Хоть недолгой была его работа на паровозе, но все же была, и вот оставила по себе притягательное впечатление. Метать лопатой уголек в огненную дыру — не самое легкое и интересное дело, понятно. Тем не менее — факт. Он обнаружил, что на паровозе приходят в голову необычные мысли и фантазии. В короткие моменты передышки, освежившись котелком воды, он мог наблюдать, как перед ним промахивали леса и поля, и не видно было всему этому, то есть ни полям, ни лесам, конца под небом, становилось по-особому свободно, ничего-то душу не стесняло, так, наверное, у вольных птиц, думал он.
Род человеческий, все человечество — это не хаотическое скопище людей, это нескончаемое прорастание одного другим, слышал где-то Алешка. Но тут приходила к нему ясность понимания, что нет, нет, не прорастание одного другим, а прямое продолжение роста, жизни тех, что были до нас. Ну вот, да, да, молодой отец продолжает жить в нем, в Алешке, и дед тоже продолжает в нем жить, и прадед. и не стариками, а молодыми. И он сам, Алешка, когда помрет (а это он представлял часто), будет продолжать жить в сыновьях своих, и так будет всегда, пока земля есть, пока божья воля на то.
Алешка правил лошадь к паровозу напрямик, по цельному снегу. Меринок нервничал, не шел к пыхающей железной громаде, шарахался, готов был лечь на оглоблю, пятился, выдергивал голову из хомута и прочие номера выказывал — хоть в цирковой балаган его веди.
Злясь, Алешка намотал вожжи на оголовки саней, забежал вперед, ухватил меринка за уздцы, потянул этак вдоль насыпи, а потом, на бегу, развернув, принялся толкать назад.

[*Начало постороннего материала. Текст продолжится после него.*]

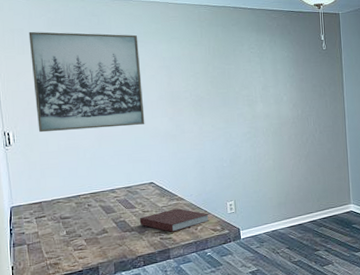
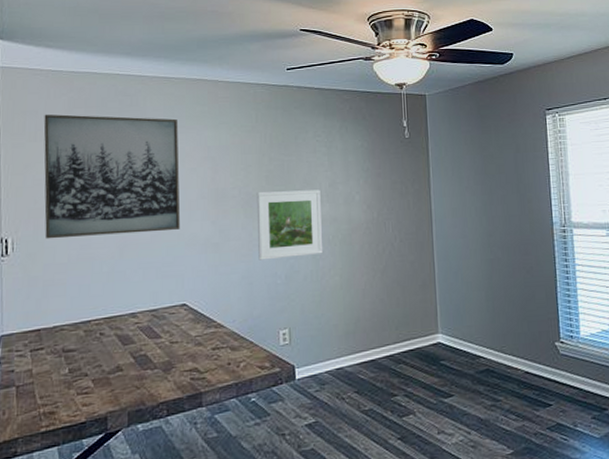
notebook: present [139,208,210,232] -> none [165,338,257,370]
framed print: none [204,92,259,149] -> present [256,189,324,261]

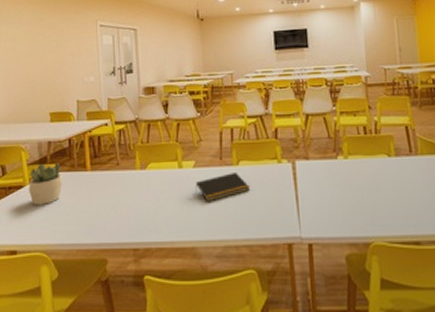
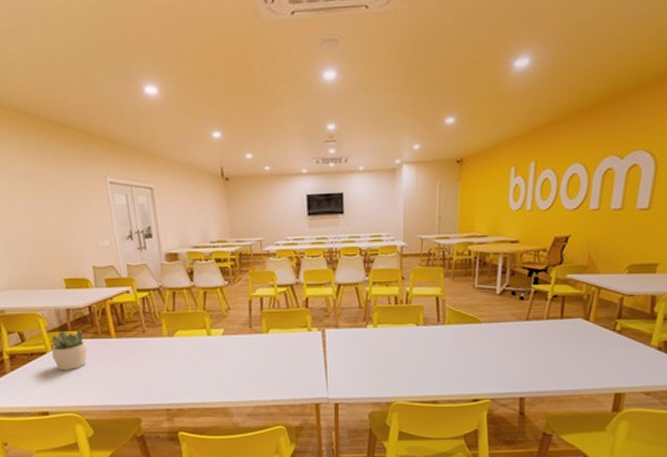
notepad: present [195,173,250,202] -> none [225,340,279,367]

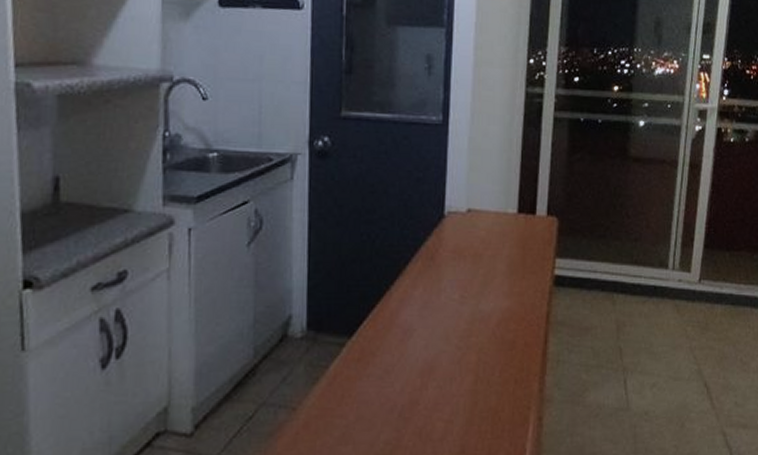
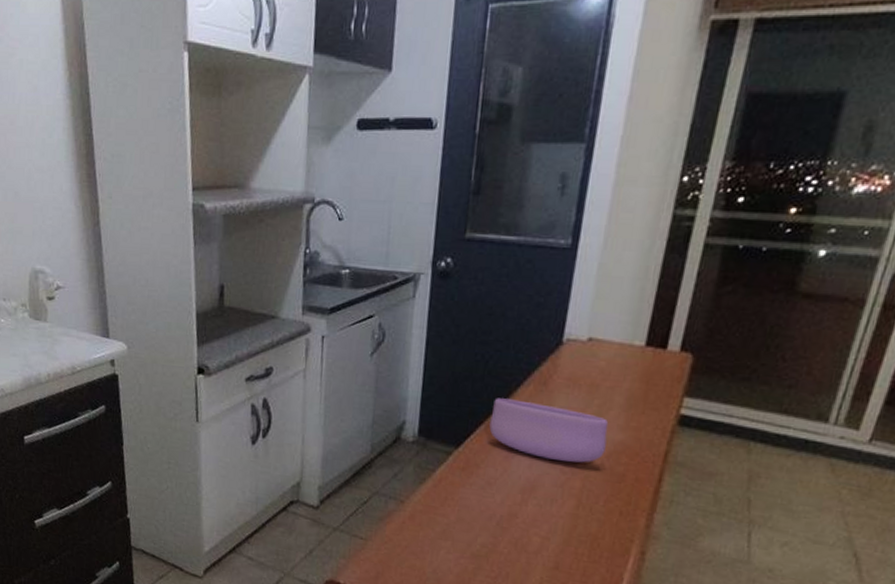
bowl: none [382,278,495,337] -> present [489,398,609,463]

Лошадь почти села на оголовки, однако сани оттого подкатились под самые паровозные колеса. Квадрат желтого света, падавшего сверху, оказался у Алешки под ногами. Тут его ждал Афанасий. Вдвоем они снимали с саней, очищали от сенной трухи привезенный груз, подавали Кочетовкину, нависавшему на подножке.
— Спасибо, — сухо молвил Афанасий. — За помощь спасибо. Рабочий класс в долгу у тебя не будет.
— А-а, — промычал равнодушно Алешка, не очень вникая. Он влез в освободившиеся сани, натянул левую вожжу, направляя меринка в боковую прогалину и одновременно сдерживая его, дабы тот в ошалелости не вынес на рельсы.
— Стой, стой! — нагнал Еська Кочетовкин. — Ты... вот что, малина-ягода. Ты домой... Подбрось-ка меня в одно место. На Первую Приовражную. Да гони быстрее! У Фили пьем, да Филю бьем.